Required work: Reproduce the full listing that follows, matching it exactly.

(Extracted data)

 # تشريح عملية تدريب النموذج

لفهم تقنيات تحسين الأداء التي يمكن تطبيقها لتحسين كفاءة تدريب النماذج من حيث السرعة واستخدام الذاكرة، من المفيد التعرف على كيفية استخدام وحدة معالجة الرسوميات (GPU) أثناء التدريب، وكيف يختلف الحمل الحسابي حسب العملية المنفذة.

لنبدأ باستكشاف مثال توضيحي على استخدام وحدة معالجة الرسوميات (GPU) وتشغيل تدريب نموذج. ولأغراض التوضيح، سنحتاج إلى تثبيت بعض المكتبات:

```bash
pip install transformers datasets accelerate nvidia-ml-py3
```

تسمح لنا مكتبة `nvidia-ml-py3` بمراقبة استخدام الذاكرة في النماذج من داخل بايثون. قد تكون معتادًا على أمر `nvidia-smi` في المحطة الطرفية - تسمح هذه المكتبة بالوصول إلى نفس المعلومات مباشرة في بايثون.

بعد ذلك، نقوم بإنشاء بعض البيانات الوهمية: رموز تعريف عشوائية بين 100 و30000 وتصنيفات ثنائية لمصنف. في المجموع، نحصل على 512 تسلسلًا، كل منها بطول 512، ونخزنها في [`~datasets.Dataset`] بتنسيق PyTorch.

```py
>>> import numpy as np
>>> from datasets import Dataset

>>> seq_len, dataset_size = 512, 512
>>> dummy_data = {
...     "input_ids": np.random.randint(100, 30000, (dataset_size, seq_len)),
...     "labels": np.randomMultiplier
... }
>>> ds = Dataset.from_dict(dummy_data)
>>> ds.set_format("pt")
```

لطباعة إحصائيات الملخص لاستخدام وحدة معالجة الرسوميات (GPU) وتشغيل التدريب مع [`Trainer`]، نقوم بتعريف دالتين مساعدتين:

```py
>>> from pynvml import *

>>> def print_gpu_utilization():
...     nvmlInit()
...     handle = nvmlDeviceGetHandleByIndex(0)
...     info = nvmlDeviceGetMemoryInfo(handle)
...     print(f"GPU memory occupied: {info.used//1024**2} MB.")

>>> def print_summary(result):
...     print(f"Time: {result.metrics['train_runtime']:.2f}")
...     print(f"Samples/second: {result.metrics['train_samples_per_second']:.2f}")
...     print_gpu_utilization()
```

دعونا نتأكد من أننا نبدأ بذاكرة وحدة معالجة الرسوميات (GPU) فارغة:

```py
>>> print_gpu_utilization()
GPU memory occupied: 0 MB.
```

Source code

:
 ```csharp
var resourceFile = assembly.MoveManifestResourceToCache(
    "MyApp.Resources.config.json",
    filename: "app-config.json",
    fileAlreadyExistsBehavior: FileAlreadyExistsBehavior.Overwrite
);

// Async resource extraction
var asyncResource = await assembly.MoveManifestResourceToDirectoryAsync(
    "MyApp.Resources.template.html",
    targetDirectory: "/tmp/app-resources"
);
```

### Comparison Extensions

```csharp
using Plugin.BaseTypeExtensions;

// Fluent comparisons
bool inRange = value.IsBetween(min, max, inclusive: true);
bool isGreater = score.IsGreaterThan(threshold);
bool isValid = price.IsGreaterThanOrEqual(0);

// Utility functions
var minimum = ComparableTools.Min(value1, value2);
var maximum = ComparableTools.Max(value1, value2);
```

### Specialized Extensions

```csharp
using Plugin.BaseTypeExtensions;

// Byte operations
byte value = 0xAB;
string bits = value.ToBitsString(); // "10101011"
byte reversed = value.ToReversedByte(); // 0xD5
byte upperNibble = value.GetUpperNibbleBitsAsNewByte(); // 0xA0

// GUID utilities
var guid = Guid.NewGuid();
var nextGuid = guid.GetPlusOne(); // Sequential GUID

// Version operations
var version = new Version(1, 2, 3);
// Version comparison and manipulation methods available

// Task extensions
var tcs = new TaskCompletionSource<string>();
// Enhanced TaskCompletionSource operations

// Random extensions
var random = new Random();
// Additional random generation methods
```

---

(End Extracted data)

Problem solution:
 # تشريح عملية تدريب النموذج

لفهم تقنيات تحسين الأداء التي يمكن تطبيقها لتحسين كفاءة تدريب النماذج من حيث السرعة واستخدام الذاكرة، من المفيد التعرف على كيفية استخدام وحدة معالجة الرسوميات (GPU) أثناء التدريب، وكيف يختلف الحمل الحسابي حسب العملية المنفذة.

لنبدأ باستكشاف مثال توضيحي على استخدام وحدة معالجة الرسوميات (GPU) وتشغيل تدريب نموذج. ولأغراض التوضيح، سنحتاج إلى تثبيت بعض المكتبات:

```bash
pip install transformers datasets accelerate nvidia-ml-py3
```

تسمح لنا مكتبة `nvidia-ml-py3` بمراقبة استخدام الذاكرة في النماذج من داخل بايثون. قد تكون معتادًا على أمر `nvidia-smi` في المحطة الطرفية - تسمح هذه المكتبة بالوصول إلى نفس المعلومات مباشرة في بايثون.

بعد ذلك، نقوم بإنشاء بعض البيانات الوهمية: رموز تعريف عشوائية بين 100 و30000 وتصنيفات ثنائية لمصنف. في المجموع، نحصل على 512 تسلسلًا، كل منها بطول 512، ونخزنها في [`~datasets.Dataset`] بتنسيق PyTorch.

```py
>>> import numpy as np
>>> from datasets import Dataset

>>> seq_len, dataset_size = 512, 512
>>> dummy_data = {
...     "input_ids": np.random.randint(100, 30000, (dataset_size, seq_len)),
...     "labels": np.randomMultiplier
... }
>>> ds = Dataset.from_dict(dummy_data)
>>> ds.set_format("pt")
```

لطباعة إحصائيات الملخص لاستخدام وحدة معالجة الرسوميات (GPU) وتشغيل التدريب مع [`Trainer`]، نقوم بتعريف دالتين مساعدتين:

```py
>>> from pynvml import *

>>> def print_gpu_utilization():
...     nvmlInit()
...     handle = nvmlDeviceGetHandleByIndex(0)
...     info = nvmlDeviceGetMemoryInfo(handle)
...     print(f"GPU memory occupied: {info.used//1024**2} MB.")

>>> def print_summary(result):
...     print(f"Time: {result.metrics['train_runtime']:.2f}")
...     print(f"Samples/second: {result.metrics['train_samples_per_second']:.2f}")
...     print_gpu_utilization()
```

دعونا نتأكد من أننا نبدأ بذاكرة وحدة معالجة الرسوميات (GPU) فارغة:

```py
>>> print_gpu_utilization()
GPU memory occupied: 0 MB.
```

Source code

:
 ```csharp
var resourceFile = assembly.MoveManifestResourceToCache(
    "MyApp.Resources.config.json",
    filename: "app-config.json",
    fileAlreadyExistsBehavior: FileAlreadyExistsBehavior.Overwrite
);

// Async resource extraction
var asyncResource = await assembly.MoveManifestResourceToDirectoryAsync(
    "MyApp.Resources.template.html",
    targetDirectory: "/tmp/app-resources"
);
```

### Comparison Extensions

```csharp
using Plugin.BaseTypeExtensions;

// Fluent comparisons
bool inRange = value.IsBetween(min, max, inclusive: true);
bool isGreater = score.IsGreaterThan(threshold);
bool isValid = price.IsGreaterThanOrEqual(0);

// Utility functions
var minimum = ComparableTools.Min(value1, value2);
var maximum = ComparableTools.Max(value1, value2);
```

### Specialized Extensions

```csharp
using Plugin.BaseTypeExtensions;

// Byte operations
byte value = 0xAB;
string bits = value.ToBitsString(); // "10101011"
byte reversed = value.ToReversedByte(); // 0xD5
byte upperNibble = value.GetUpperNibbleBitsAsNewByte(); // 0xA0

// GUID utilities
var guid = Guid.NewGuid();
var nextGuid = guid.GetPlusOne(); // Sequential GUID

// Version operations
var version = new Version(1, 2, 3);
// Version comparison and manipulation methods available

// Task extensions
var tcs = new TaskCompletionSource<string>();
// Enhanced TaskCompletionSource operations

// Random extensions
var random = new Random();
// Additional random generation methods
```

---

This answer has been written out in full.